Edited By Zoe Stewart

Classy B&B and no class? Big changes to come for the Flying Eagles’ nest.

Brandon Spleens with Anonymous, Writer

After the week of Spring Break, April 18 – 22, students at Woodrow Wilson High School will no longer be attending classes. The reason for this is quite shocking!

Regardless of ditching the rest of the year, all students will  graduate with their honorary high school diplomas. The students’ grade point average (GPA) or overall performance does not determine if he or she will receive their diplomas; the only thing that does determine if a student receives a diploma is if they have attended this school year at Woodrow. At all.

Reports from administration tell us that the reason for this is the school has been sold. According to an anonymous realtor and teacher, the building would be better put to use to stimulate the local economy and will be converted into a bed and breakfast called The Eagle’s Nest. “While I am sad that students will be leaving this school, I am also excited for the new bed and breakfast and the commerce it will bring to the area,” the realtor, who will also be cashing in on a four percent commission, said. 

Edited By Zoe Stewart

Student reactions were mixed. “What now?” asked one student. “Is The Eagle’s Nest hiring?” Said another, more precocious student, “Great! That puts me one step closer to world domination. But, hey, can I keep my 4.48 GPA on my transcripts and will it still be a college preparatory diploma?”
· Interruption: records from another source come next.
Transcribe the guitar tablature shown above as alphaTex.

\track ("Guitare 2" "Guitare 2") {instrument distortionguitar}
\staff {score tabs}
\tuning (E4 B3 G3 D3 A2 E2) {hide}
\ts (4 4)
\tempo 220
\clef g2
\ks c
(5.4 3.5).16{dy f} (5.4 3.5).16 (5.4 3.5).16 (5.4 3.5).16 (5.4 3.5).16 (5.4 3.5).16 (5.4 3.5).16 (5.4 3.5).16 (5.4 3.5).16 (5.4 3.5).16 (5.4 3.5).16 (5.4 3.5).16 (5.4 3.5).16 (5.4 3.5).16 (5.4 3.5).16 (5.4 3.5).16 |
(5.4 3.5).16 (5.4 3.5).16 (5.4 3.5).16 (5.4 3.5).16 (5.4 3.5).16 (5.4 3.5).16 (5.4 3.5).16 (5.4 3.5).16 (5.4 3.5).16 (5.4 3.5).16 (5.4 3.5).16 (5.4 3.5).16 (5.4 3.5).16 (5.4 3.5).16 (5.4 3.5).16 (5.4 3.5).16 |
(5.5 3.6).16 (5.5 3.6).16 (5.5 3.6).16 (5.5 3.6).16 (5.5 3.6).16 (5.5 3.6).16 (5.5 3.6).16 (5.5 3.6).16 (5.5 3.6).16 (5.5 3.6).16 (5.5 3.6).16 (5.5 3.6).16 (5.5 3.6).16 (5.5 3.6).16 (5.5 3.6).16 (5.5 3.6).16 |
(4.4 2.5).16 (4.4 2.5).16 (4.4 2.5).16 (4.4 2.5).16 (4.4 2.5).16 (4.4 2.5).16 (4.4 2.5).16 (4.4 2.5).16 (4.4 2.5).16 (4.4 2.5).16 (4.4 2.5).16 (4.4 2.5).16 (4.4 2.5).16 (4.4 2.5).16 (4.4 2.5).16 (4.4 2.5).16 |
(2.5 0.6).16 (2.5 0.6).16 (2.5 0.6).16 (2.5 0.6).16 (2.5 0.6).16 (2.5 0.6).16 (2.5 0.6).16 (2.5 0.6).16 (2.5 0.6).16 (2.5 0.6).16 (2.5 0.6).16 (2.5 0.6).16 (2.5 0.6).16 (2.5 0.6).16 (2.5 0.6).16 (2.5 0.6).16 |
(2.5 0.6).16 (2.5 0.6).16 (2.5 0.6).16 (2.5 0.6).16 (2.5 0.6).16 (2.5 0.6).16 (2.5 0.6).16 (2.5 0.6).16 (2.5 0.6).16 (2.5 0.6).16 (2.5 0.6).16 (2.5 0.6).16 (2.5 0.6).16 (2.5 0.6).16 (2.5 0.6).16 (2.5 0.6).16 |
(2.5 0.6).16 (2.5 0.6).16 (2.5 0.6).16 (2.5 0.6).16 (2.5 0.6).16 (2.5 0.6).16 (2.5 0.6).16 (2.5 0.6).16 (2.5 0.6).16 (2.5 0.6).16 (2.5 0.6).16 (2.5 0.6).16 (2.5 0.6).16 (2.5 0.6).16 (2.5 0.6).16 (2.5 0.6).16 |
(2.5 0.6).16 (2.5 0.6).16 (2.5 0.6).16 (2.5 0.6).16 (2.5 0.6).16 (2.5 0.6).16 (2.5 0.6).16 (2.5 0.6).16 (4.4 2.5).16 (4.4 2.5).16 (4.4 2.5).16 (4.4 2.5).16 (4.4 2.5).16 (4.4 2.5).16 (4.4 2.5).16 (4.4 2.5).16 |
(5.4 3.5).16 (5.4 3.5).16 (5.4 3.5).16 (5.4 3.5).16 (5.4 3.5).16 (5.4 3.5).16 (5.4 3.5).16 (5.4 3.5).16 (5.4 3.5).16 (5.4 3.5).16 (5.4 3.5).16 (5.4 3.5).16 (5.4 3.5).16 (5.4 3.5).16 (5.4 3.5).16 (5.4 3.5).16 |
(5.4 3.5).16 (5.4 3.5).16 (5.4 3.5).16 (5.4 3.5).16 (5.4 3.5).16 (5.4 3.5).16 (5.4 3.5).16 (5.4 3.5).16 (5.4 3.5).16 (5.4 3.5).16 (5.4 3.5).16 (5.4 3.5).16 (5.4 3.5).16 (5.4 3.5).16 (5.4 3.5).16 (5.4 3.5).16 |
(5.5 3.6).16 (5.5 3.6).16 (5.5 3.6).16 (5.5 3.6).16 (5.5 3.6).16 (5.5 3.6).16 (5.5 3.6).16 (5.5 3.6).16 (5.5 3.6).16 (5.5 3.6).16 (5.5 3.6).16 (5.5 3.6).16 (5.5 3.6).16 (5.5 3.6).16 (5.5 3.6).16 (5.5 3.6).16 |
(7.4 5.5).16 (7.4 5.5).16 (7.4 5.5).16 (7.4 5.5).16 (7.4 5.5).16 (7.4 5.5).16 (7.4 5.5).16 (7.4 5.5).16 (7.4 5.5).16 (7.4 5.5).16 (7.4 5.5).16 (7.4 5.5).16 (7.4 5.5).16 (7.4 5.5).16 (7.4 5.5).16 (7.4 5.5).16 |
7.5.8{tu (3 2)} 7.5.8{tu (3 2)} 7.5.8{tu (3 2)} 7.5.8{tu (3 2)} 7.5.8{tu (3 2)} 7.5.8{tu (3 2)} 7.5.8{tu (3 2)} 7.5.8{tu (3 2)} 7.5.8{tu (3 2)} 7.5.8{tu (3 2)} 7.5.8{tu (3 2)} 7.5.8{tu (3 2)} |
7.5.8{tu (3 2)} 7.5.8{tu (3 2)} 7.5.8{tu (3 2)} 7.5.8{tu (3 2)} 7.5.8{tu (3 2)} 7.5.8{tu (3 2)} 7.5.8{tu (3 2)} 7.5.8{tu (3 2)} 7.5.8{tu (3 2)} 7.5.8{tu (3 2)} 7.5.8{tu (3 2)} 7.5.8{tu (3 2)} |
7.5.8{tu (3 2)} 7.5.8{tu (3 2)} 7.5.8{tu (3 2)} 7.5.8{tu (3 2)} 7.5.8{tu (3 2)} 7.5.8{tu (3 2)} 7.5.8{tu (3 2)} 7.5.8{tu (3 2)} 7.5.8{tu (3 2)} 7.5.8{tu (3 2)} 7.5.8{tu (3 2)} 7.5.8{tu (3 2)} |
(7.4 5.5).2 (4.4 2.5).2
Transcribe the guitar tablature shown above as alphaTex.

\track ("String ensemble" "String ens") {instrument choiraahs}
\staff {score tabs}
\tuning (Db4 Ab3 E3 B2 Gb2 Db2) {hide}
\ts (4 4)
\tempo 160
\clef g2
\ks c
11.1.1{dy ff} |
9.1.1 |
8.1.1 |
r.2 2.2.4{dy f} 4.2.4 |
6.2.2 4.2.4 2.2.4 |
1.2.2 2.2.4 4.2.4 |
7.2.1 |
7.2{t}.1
   The school’s janitorial staff and cooks will be offered jobs at the boutique hotel; the chefs, as they will from now on be known, will finally be allowed to fix something besides pizza. There is rumored to be a petting zoo in the works at the hotel; this will serve to re-home the displaced Canada geese that have been seen roaming around the campus and area mud holes since the draining of their pond. An actual cage is planned for any impromptu grudge matches that might arise from former-Eagles-turned-patrons who were used to settling their scores in the restroom. The MMA-certified octagon will be accessorized with a commercial grade hanging bag and wrestling mat. Teachers will be relocated to positions at rival schools such as Independence, Shady Spring and Greenbrier East. They will be forced to sign new contracts agreeing to never again wear maroon, to have three side-gigs max, and they will no longer be allowed to use the restroom or internet inside of any Raleigh County Schools building. Oh, wait. They already can’t do either of those last two with ease.

If you could not tell by now, this is an April Fool’s Day prank from The Eagle Dispatch. We hope that (1) you have a sense of humor and can appreciate satire and (2) that we got you (at least for a while) on this one!